Ultra-strong gel-spun UHMWPE fibers reinforced using multiwalled carbon nanotubes

Abstract

This paper reports the use of multiwalled carbon nanotubes (MWCNT) to reinforce and toughen gel-spun ultra high molecular weight polyethylene (UHMWPE) fibers. By adding 5 wt% MWCNT, ultra strong fibers with tensile strengths of 4.2 GPa and strain at break of ∼5% can be produced. In comparison with the pure UHMWPE fiber at the same draw ratios, these values represent increases of 18.8% in tensile strength and 15.4% in ductility. In addition, a 44.2% increase in energy to fracture has also been observed. The mechanism of reinforcement has been studied using a combination of high resolution scanning electron microscopy (SEM) and micro-Raman spectroscopy.

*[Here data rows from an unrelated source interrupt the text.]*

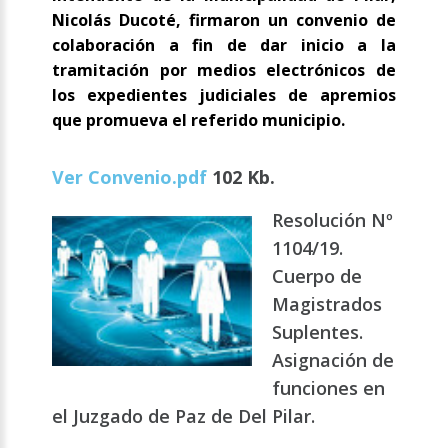
Nicolás Ducoté, firmaron un convenio de
colaboración a fin de dar inicio a la
tramitación por medios electrónicos de
los expedientes judiciales de apremios
que promueva el referido municipio.
Ver Convenio.pdf
102 Kb.
Resolución Nº
1104/19.
Cuerpo de
Magistrados
Suplentes.
Asignación de
funciones en
el Juzgado de Paz de Del Pilar.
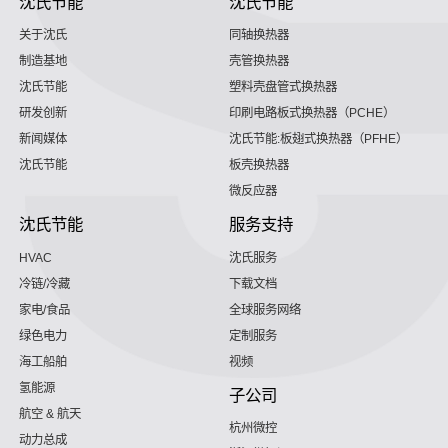
沈氏节能
沈氏节能
关于沈氏
同轴换热器
制造基地
壳管换热器
沈氏节能
塑料壳盘管式换热器
研发创新
印刷电路板式换热器（PCHE）
新闻媒体
沈氏节能:板翅式换热器（PFHE）
沈氏节能
板壳换热器
微反应器
沈氏节能
服务支持
HVAC
沈氏服务
冷链/冷藏
下载文档
家电/食品
全球服务网络
绿色电力
定制服务
海工船舶
视频
氢能源
子公司
航空 & 航天
杭州微控
动力总成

Carbon nanotube alignment along the tensile draw direction has been observed at high elongation ratios. Such alignment induces strong interfacial load transfer both at small and large strains to enhance the stiffness and tensile strength of the composite fiber. Consequently, the mechanical properties of the composite fiber follow closely with the rule of mixtures. Our work also reveals potential for positive deviation from rule of mixtures if the CNT alignment can be further optimized.